Celebrating Fall with Apple Picking Outside of the Big Apple


Outhouse Orchards offers a wide variety of fall activites including apple picking, a pumpkin patch and hay rides. (Courtesy of Facebook)

9:45 rolls around on a brisk Sunday morning, and my blankets don’t want me to move. I would have gladly listened, but I am supposed to be at the Ram Van Office in 15 minutes to go on the annual apple picking excursion. Apple picking is one of the quintessential fall activities in the Northeast, and for Fordham students, that means leaving the city and heading north. This year Ram Van’s Maintenance Coordinator team selected an orchard in North Salem, N.Y. called Outhouse Orchards. “Don’t be fooled by the name,” the invitation read, “[Outhouse Orchards] is a beautiful place.” 

I rip the covers off and try to put together a fall ’fit, do my hair and fix my face before running out the door. When I arrive at the office, I am greeted by a sea of colorful flannels and brown boots. Everyone is fully embodying the autumn aesthetic. In my frenzied rush, I somehow managed to look the part with a purple and brown shacket (a shirt and jacket hybrid), black jeans and black boots. 

Orange, red and yellow lined the horizon as our van drove deeper into the rural regions of New York. After about 45 minutes of scenic views and windy roads, we passed the red apple-shaped sign that read, “Outhouse Orchards,” in cheerful white lettering. We jolted around as the van pulled into the bumpy, uneven grass parking space. We had arrived. When we climbed out of the van, we saw a vivid scene of a series of picnic tables next to a large barn-looking building with several vendors on the perimeter. Past the tables to the right were rows of perfectly round pumpkins and other colorful gourds. The picnic tables were brimming with families and couples enjoying the sweater weather over a cup of hot cider. Our group found a table in the middle to put our things down and discuss what to do. The orchard itself is free admission (excluding the parking fee), but everything inside costs money. A hay ride is a flat $10 while the pumpkin picking price depends on how many pumpkins you pick and how much they weigh. Although both of these classic activities looked enjoyable, we decided we were here for one thing — apples. 

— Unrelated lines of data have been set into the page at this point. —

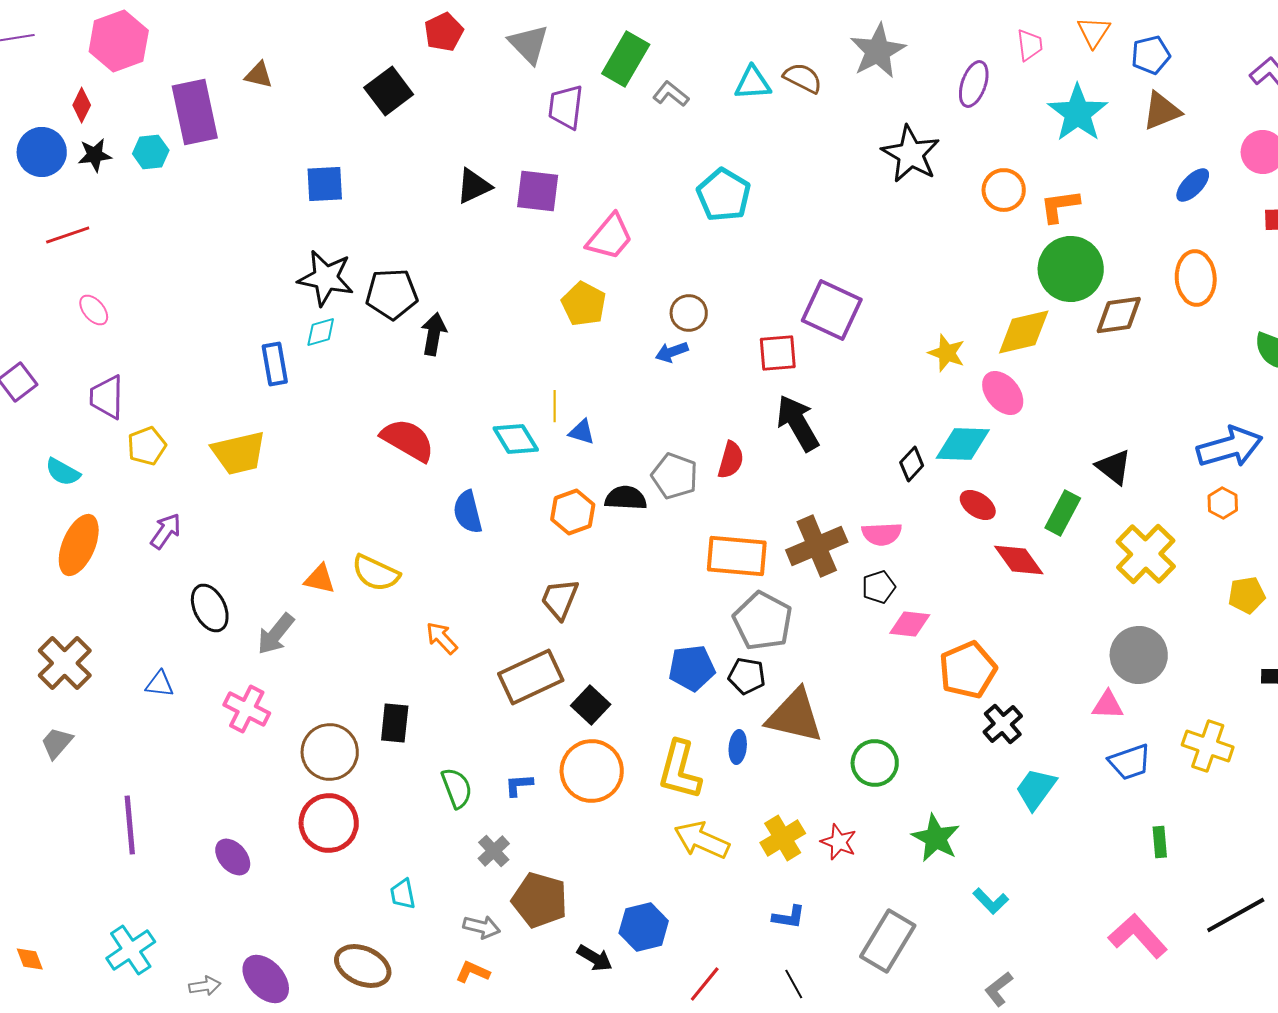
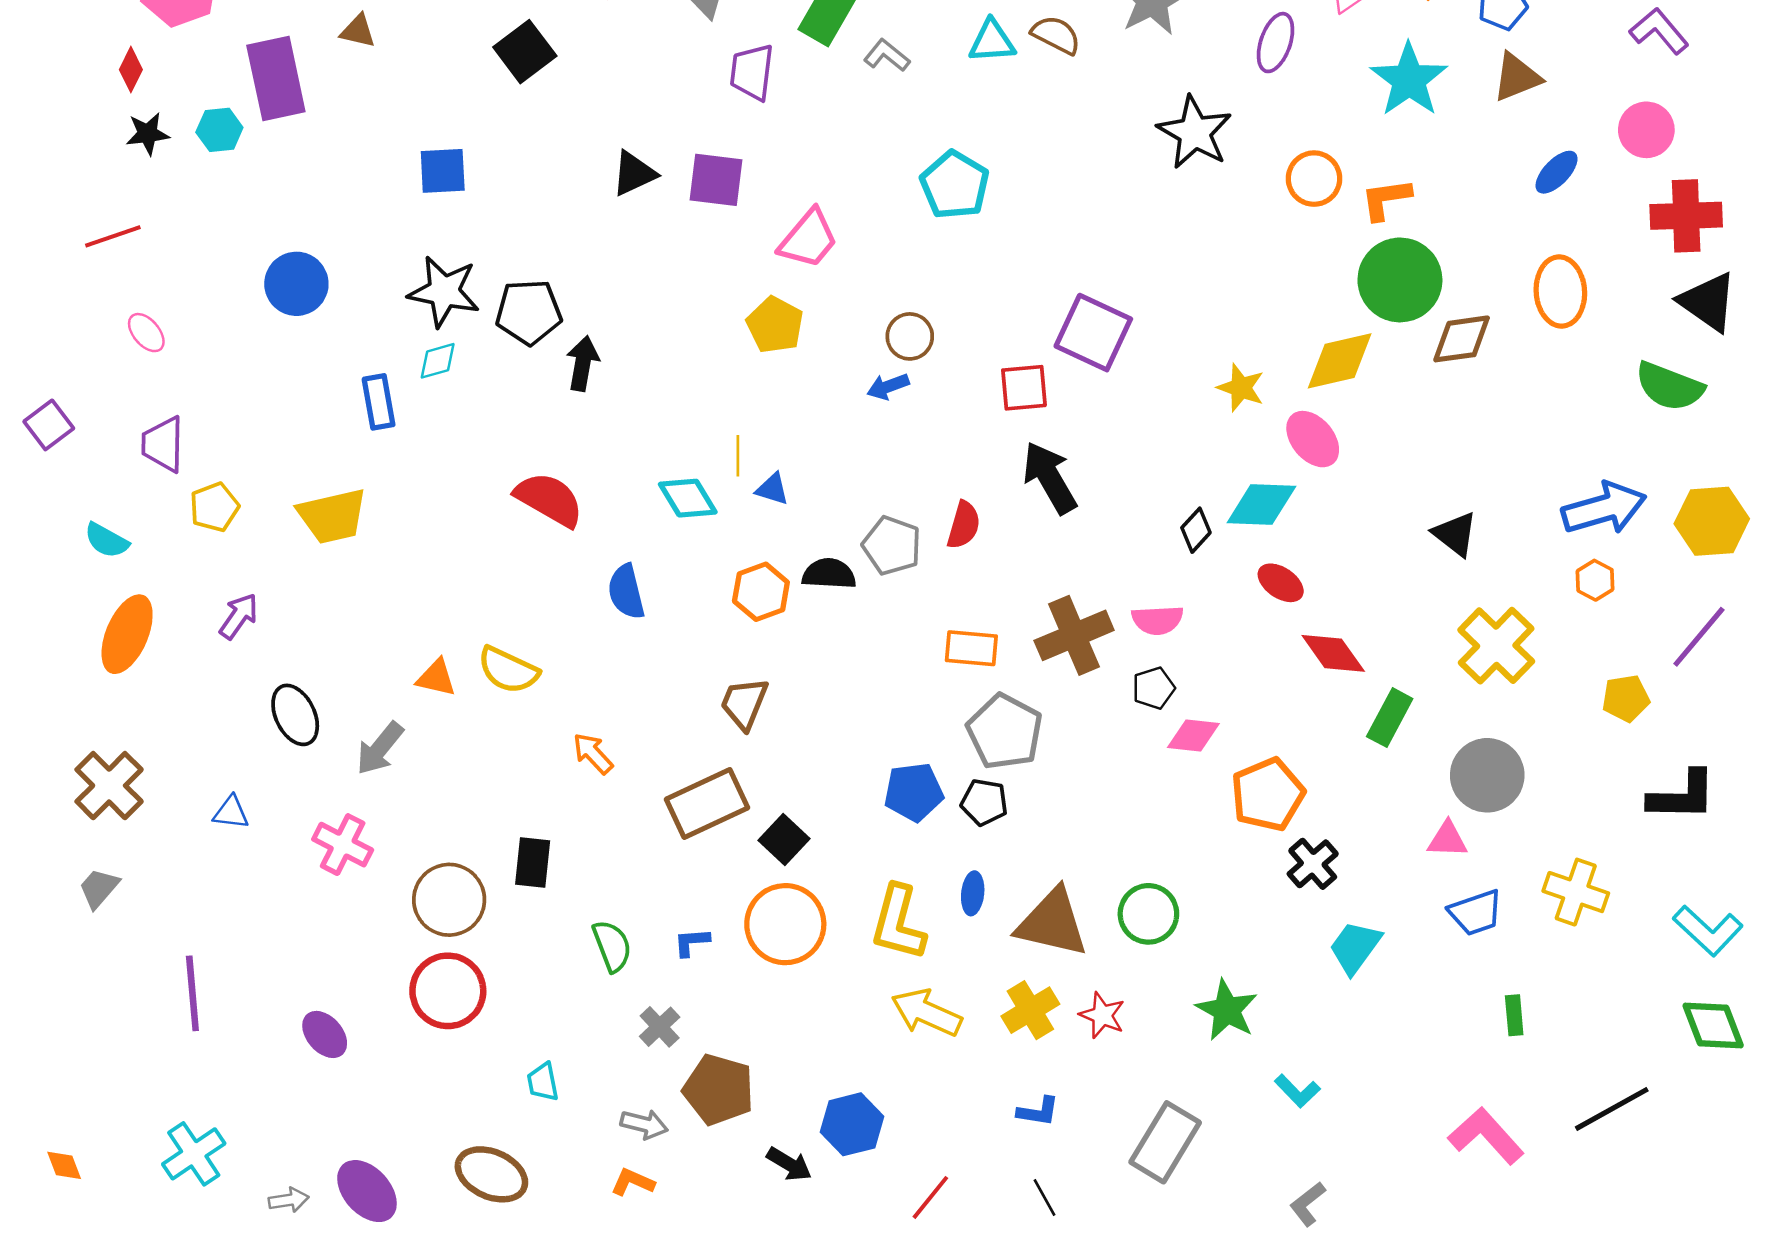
blue circle: (42, 152) -> (296, 284), moved
green rectangle: (1063, 513) -> (1390, 718), moved
orange rectangle: (737, 556) -> (971, 648), size x0.7
brown triangle: (795, 716) -> (1052, 923), moved

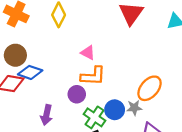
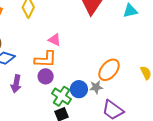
orange L-shape: (93, 76) -> (45, 59), moved
purple arrow: (46, 115) -> (16, 84), moved

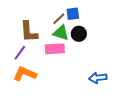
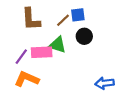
brown L-shape: (29, 32) -> (31, 19), moved
green triangle: (61, 33) -> (58, 45), moved
pink rectangle: (55, 49) -> (42, 52), moved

The apple orchards themselves are neatly tucked away on a side hill past the tables, tents and pumpkins. Before you enter, you have to purchase a bag, which is $35. That sounds expensive, but the bags fit a ton of apples, and many visitors choose to split a bag with someone else. I decided not to purchase a bag because I was sure I could snag one or two from someone. All 16 of us walked together up the hill like a giant family, and suddenly we were met by a fork in the road. Half the group went left and those with me went right. Barren apple trees lined the side of the dirt road as we walked. Though the views were exquisite, we were starting to lose hope that there would be apples left. “Maybe we should have gone the other way,” one person suggested in hindsight. But as we trudged onward, we saw some apples sprinkled in several trees. Delighted, we rushed over to the first tree. One group member, Sam Murphey FCRH ’24, grabbed the apple picker we had borrowed and reached up high to ruffle the apples dangling at the top. At first, he could not seem to trap the apples in the picker, but after a few tries, he successfully brought two apples down. Excited, other group members tried and laughed as they struggled with the picker. Apples were falling down so fast that there were consistent thuds every few seconds. Lua Jawdat FCRH ’24 grabbed a few that fell on the ground and told us to look. We watched in awe as she effortlessly juggled three apples. 

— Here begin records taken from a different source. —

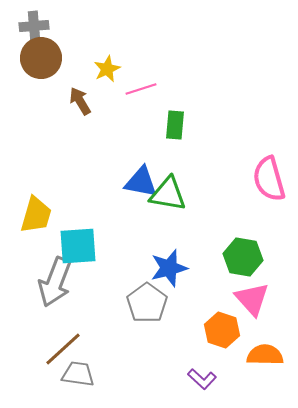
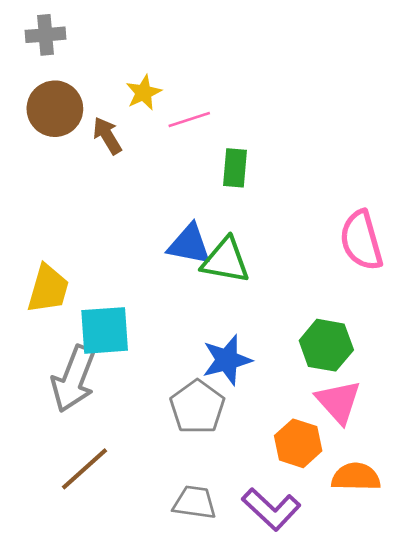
brown circle: (41, 58) -> (55, 109), moved
gray trapezoid: (78, 374) -> (195, 502), moved
purple L-shape: (202, 379) -> (271, 509), size x1.5

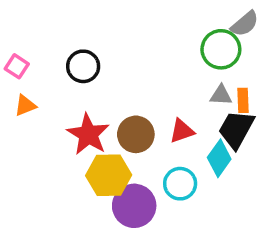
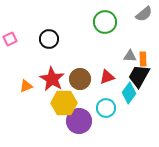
green circle: (221, 49) -> (105, 22), moved
pink square: (17, 66) -> (10, 39), turned 32
orange triangle: (25, 105) -> (26, 86), moved

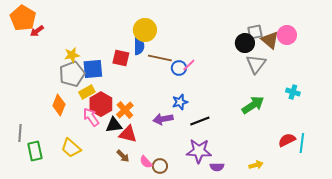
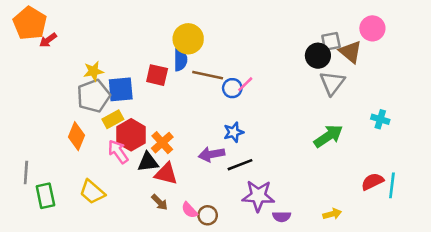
pink circle: (287, 35) -> (372, 28), moved
black line: (200, 121) -> (240, 165), moved

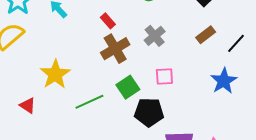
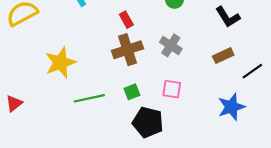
gray cross: (155, 36) -> (171, 45), turned -30
green square: (128, 87) -> (132, 92), size x0.7
red triangle: (28, 105) -> (14, 103), moved, turned 36

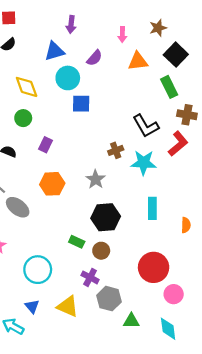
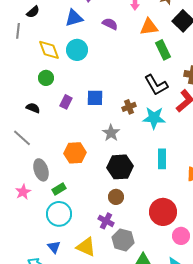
purple semicircle: (94, 58) -> (110, 24), turned -105
cyan circle: (68, 78) -> (77, 50), moved
green rectangle: (169, 87) -> (163, 50), moved
blue square: (81, 104) -> (95, 98), moved
orange hexagon: (52, 184) -> (75, 153), moved
gray ellipse: (18, 207) -> (41, 170), moved, turned 35
green rectangle: (77, 242) -> (59, 189), moved, turned -56

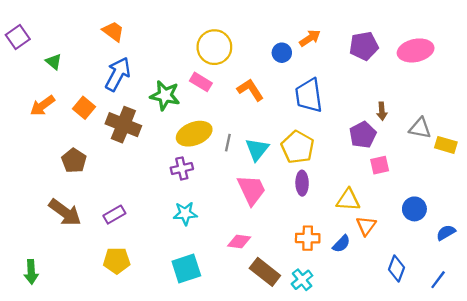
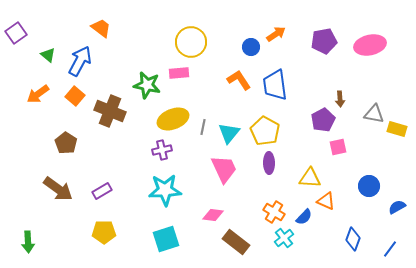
blue arrow: (118, 74) -> (80, 61), moved
pink rectangle: (201, 82) -> (179, 73), turned -36
orange L-shape: (250, 90) -> (239, 80), moved
cyan star: (185, 213) -> (165, 190), size x1.5
orange triangle: (366, 226) -> (326, 201), turned -42
orange cross: (308, 238) -> (274, 212), turned 30
cyan cross: (302, 280) -> (284, 238), moved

We lingered at our secluded spot before deciding to find the other half of the group. Retracing our steps and navigating our way up the grass, we eventually found the fork in the road. Walking left this time, we collided with the rest of the group when we turned a corner. Like a miracle, we saw rows and rows of trees chock full of apples with several happy families and children running around underneath. We gallivanted towards the commotion and went crazy, picking till our hearts’ desire and making a mess on the ground with all the apples that fell. Bags were bursting at the seams, and the conversations began about what people wanted to bake with their share. I did not have a bag myself, but I enjoyed a few bites of some spare fruit and stuffed some in my pockets to enjoy later. I understood then why the bag price was so steep. Less than half the apples we picked actually made it in the bag. 

After we had overfilled our bags, the whole group meandered back to where the picnic benches were. Some felt tired and wanted to leave, but the rest wanted to keep exploring. Four friends and I ventured to the store inside the barn-shaped building where they sell all things apple. Jawdat bought apple-scented soap, and I bought a very large apple pie. We gorged ourselves on our apples and apple products and enjoyed talking over apple cider. At one point, we were chased by curious honey bees trying to take a bite of our fruit. Regardless of whether we were picking apples off trees that were chock full of apples or trees that only had apple remnants, the pleasure of partaking in apple picking never dissipated. Outhouse Orchards was a splendid venue for all —families, groups, couples and even pets. During these last few weeks of fall, do yourself a favor and pick apples.